El manifiesto melómano  // POR ARTURO J. FLORES

 
1. Mamar la música es vivir al filo de la sordera. A diferencia de los músicos –que se protegen con tapones– los consumidores de música no conocemos límite en volumen. Siempre podemos subirle un poco más. Nuestros tímpanos lloran lágrimas de sangre.

2. Somos carne para los vampiros discográficos. Cada vez que una nueva versión se lance a la venta –en cassette, vinilo, digital, caja conmemorativa, Deluxe, litografía, camiseta –les ofreceremos nuestra yugular para que nos hinquen el colmillo.

 
3. Por una extraña razón, corres más kilómetros con música en los audífonos, un sándwich sabe mejor si lo preparas con música de fondo y el orgasmo de una sesión de sexo con soundtrack de fondo no tiene comparación. Así te hayas acostado como diría Lovecraft, una criatura inenarrable. O la criatura del averno seas tú.

4. El concierto no se mira en la pantalla del teléfono. La pasión por un festival es directamente proporcional a la cantidad de fotografías y videos que NO tienes en guardados en el celular.

 
5. No existe forma más bella de arrullo que irte a dormir con el zumbido que permanece en los oídos después de haber escuchado música en vivo.

6. Volar sin audífonos o menos del 10% de batería en el reproductor puede convertirte en una bomba de tiempo. Hay quienes podrían secuestrar un vuelo para aterrizar de emergencia en una iShop.

7. No tememos a la muerte, pero sí al silencio que la acompaña.

8. La peor de las depresiones vale la pena sólo por escuchar una canción que la potencialice.

9. La música nueva no es la que se acaba de publicar, sino la que desconoces. Existe música nueva en Soundcloud pero también en la década de los 70.

10. No vale la pena discutir sobre música. Todos tenemos la razón.

11. Cualquiera sabe bailar. Sólo que algunos lo hacemos sin mover un músculo. Pero eso no significa que el corazón no se sacuda cuando la música se lo ordena.

12. Quien mama música podría asesinar con una canción. Dedicándola.

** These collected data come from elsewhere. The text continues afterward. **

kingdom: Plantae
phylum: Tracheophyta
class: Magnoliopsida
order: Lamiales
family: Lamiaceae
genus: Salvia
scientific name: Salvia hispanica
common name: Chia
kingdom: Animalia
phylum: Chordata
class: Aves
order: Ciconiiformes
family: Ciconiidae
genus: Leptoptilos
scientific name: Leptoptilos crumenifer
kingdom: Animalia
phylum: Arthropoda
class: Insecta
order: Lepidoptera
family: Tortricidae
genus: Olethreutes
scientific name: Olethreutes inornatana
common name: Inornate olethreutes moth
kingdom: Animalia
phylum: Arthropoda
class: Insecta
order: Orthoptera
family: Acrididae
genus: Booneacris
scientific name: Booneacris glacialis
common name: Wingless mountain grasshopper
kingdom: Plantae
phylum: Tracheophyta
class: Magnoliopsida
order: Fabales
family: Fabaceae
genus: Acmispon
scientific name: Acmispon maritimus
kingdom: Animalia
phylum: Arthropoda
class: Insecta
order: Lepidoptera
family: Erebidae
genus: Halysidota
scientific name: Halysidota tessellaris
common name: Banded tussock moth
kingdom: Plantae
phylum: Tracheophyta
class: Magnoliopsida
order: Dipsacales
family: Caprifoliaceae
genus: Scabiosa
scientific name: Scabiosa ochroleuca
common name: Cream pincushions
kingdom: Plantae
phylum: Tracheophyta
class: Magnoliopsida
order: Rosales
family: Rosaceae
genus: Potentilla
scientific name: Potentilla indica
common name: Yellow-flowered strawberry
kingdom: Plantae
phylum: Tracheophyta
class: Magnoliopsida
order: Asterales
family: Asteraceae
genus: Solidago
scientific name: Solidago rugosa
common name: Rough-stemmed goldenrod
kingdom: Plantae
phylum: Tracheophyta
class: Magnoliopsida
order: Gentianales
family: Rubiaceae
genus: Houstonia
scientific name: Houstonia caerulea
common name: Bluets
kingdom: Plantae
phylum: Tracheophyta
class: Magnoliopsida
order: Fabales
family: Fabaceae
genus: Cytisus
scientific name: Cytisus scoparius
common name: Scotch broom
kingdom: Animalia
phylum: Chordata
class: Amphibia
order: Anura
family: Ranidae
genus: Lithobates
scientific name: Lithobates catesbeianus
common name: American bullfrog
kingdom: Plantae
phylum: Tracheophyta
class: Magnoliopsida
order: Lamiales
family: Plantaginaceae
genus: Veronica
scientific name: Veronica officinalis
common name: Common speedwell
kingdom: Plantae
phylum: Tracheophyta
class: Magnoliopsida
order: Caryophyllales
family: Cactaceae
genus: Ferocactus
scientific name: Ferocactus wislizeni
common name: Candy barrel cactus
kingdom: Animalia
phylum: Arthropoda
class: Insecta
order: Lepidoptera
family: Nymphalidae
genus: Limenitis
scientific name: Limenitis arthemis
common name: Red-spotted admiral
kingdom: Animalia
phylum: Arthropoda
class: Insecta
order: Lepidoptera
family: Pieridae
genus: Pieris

13. El que mama música posee la paciencia de un francotirador. Los que crecimos en los 80 aguardamos agazapados en la jungla hasta que apareciera la canción que buscábamos. Con el dedo en el gatillo aguardábamos a que terminara de presentarla el ocultos para disparar. Sólo existía una oportunidad de matarla: REC. Los que cuentan con armas mucho más precisas, como Shazam, a veces se tragan su orgullo y se ven obligados a caer en la humillación de preguntar al DJ, “¿Cómo se llama la que pusiste?”.

14. Hemos caído en la tentación de un karaoke. Sea a capella en la regadera o en un bar de tributos. Incluso hay quienes se han respetado tan poco como para bajar una app.

15. Todos quienes mamamos música desde la cuna llevamos tatuajes. Dibujos grotescos, maravillosos o estrambóticos que nos recuerdan situaciones, personas, amaneceres y tormentas. Catástrofes sentimentales. Cada uno está asociado a una música. Algunos por debajo de la piel. Otros se rayan por encima con tinta.

16. Quien mama música es aquel que no puede dejar de golpear una mesa con un par de lápices. Quien cita fragmentos de canciones en medio de una conversación. Quien prefiere comprar boletos de papel en vez de códigos electrónicos, para poder coleccionar las cabezas de alce en su pared.

17. Quien mama música no teme a ir solo a un concierto o un festival. Por el contrario, saborea el privilegio de egoísta de decidir su propio itinerario.

18. Hasta la más tibia de las cervezas sabe helada con la canción perfecta.

19. Mamar música es robar espacio a nuestro cerebro. Desplazar nimiedades como el NIP de la tarjeta o el coseno de teta, a cambio de memorizar alineaciones de grupos, discografías y nombres de productores. Incluso, mamar música es darle importancia a cosas absurdas: como si alguien merece o no ir a un concierto.

20. Reconocerán nuestra tumba porque será la única en que se escuche algo sonar adentro. Podrá ser un riff, una tonada, un susurro o un beat. La música de los huesos que se descomponen.

21. Se mama antes de nacer. Se mama música durante la vida. Nunca se cesa de hacerlo.